- Exercise aim
The answer must consist of each line below that contains the word "right", copied in full.
═════ Listed records
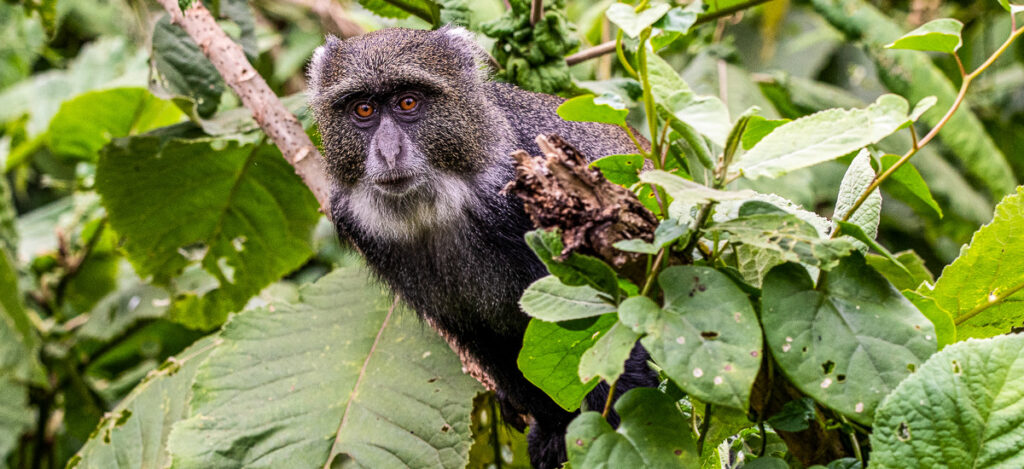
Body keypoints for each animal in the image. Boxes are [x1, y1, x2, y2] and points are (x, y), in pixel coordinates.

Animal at [307, 27, 659, 469]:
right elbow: (492, 344)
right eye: (363, 110)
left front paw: (611, 428)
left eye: (408, 102)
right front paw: (554, 427)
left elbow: (607, 324)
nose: (388, 152)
══════════
- Result
right elbow: (492, 344)
right eye: (363, 110)
right front paw: (554, 427)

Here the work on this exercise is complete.